:: Provided material
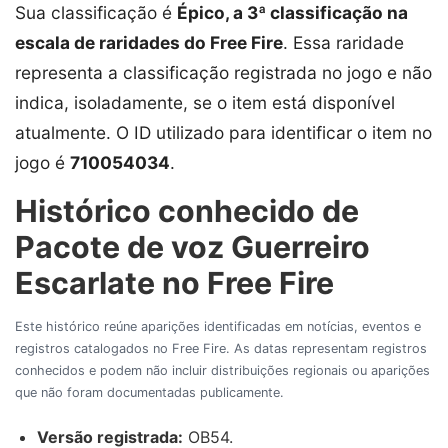
Sua classificação é
Épico, a 3ª classificação na
escala de raridades do Free Fire
. Essa raridade
representa a classificação registrada no jogo e não
indica, isoladamente, se o item está disponível
atualmente. O ID utilizado para identificar o item no
jogo é
710054034
.
Histórico conhecido de
Pacote de voz Guerreiro
Escarlate no Free Fire
Este histórico reúne aparições identificadas em notícias, eventos e
registros catalogados no Free Fire. As datas representam registros
conhecidos e podem não incluir distribuições regionais ou aparições
que não foram documentadas publicamente.
Versão registrada:
OB54.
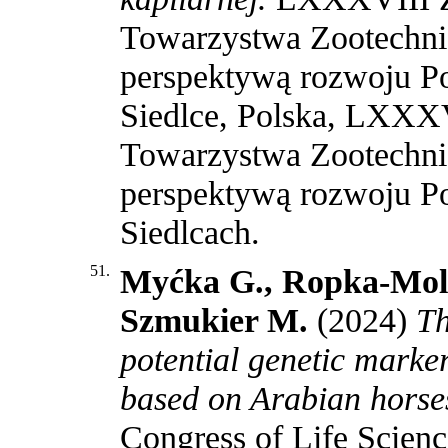
Towarzystwa Zootechni
perspektywą rozwoju Po
Siedlce, Polska, LXXX
Towarzystwa Zootechni
perspektywą rozwoju Po
Siedlcach
.
51.
Myćka G., Ropka-Moli
Szmukier M.
(2024)
Th
potential genetic mark
based on Arabian horse
Congress of Life Sci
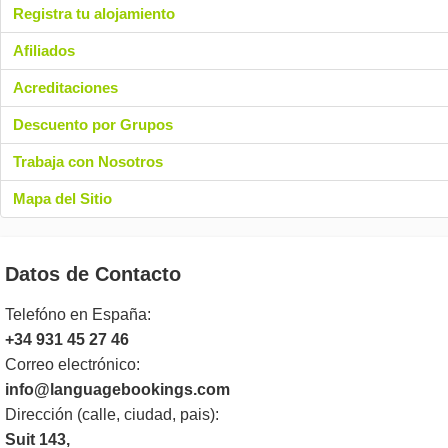
Registra tu alojamiento
Afiliados
Acreditaciones
Descuento por Grupos
Trabaja con Nosotros
Mapa del Sitio
Datos de Contacto
Telefóno en España:
+34 931 45 27 46
Correo electrónico:
info@languagebookings.com
Dirección (calle, ciudad, pais):
Suit 143,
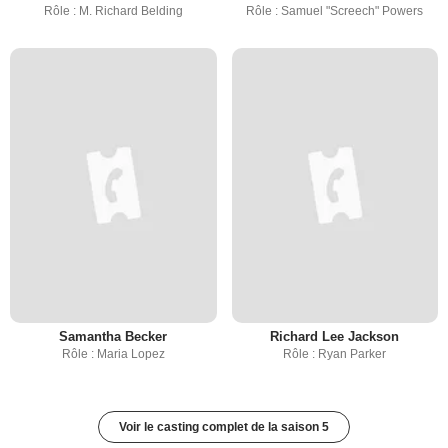
Rôle : M. Richard Belding
Rôle : Samuel "Screech" Powers
Samantha Becker
Richard Lee Jackson
Rôle : Maria Lopez
Rôle : Ryan Parker
Voir le casting complet de la saison 5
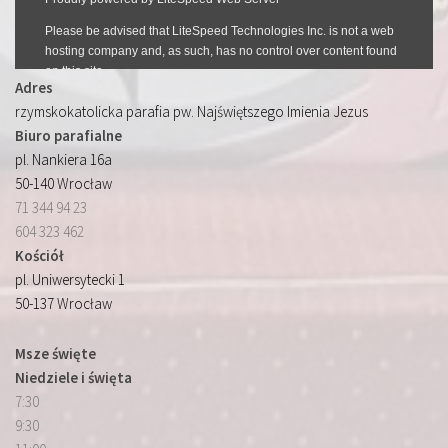
Adres
rzymskokatolicka parafia pw. Najświętszego Imienia Jezus
Biuro parafialne
pl. Nankiera 16a
50-140 Wrocław
71 344 94 23
604 323 462
Kościół
pl. Uniwersytecki 1
50-137 Wrocław
Msze święte
Niedziele i święta
7:30
9:30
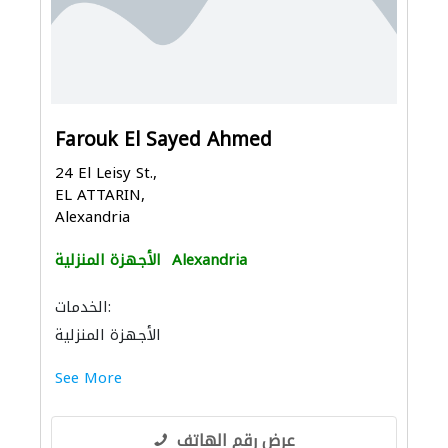
Farouk El Sayed Ahmed
24 El Leisy St.,
EL ATTARIN,
Alexandria
Alexandria
الأجهزة المنزلية
الخدمات:
الأجهزة المنزلية
See More
عرض رقم الهاتف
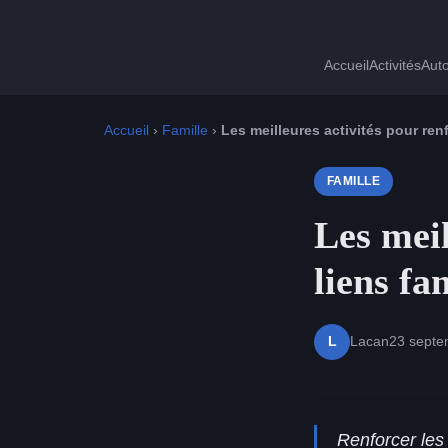
Accueil
Activités
Auto
Accueil
›
Famille
›
Les meilleures activités pour renf
FAMILLE
Les meil
liens fa
Lacan
23 septe
L
Renforcer les 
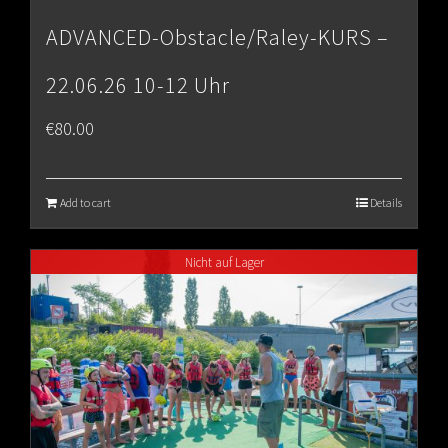
ADVANCED-Obstacle/Raley-KURS –
22.06.26 10-12 Uhr
€
80.00
Add to cart
Details
Nicht auf Lager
::::
Write out each line above containing "Fire".

Result of this exercise:
escala de raridades do Free Fire
Escarlate no Free Fire
registros catalogados no Free Fire. As datas representam registros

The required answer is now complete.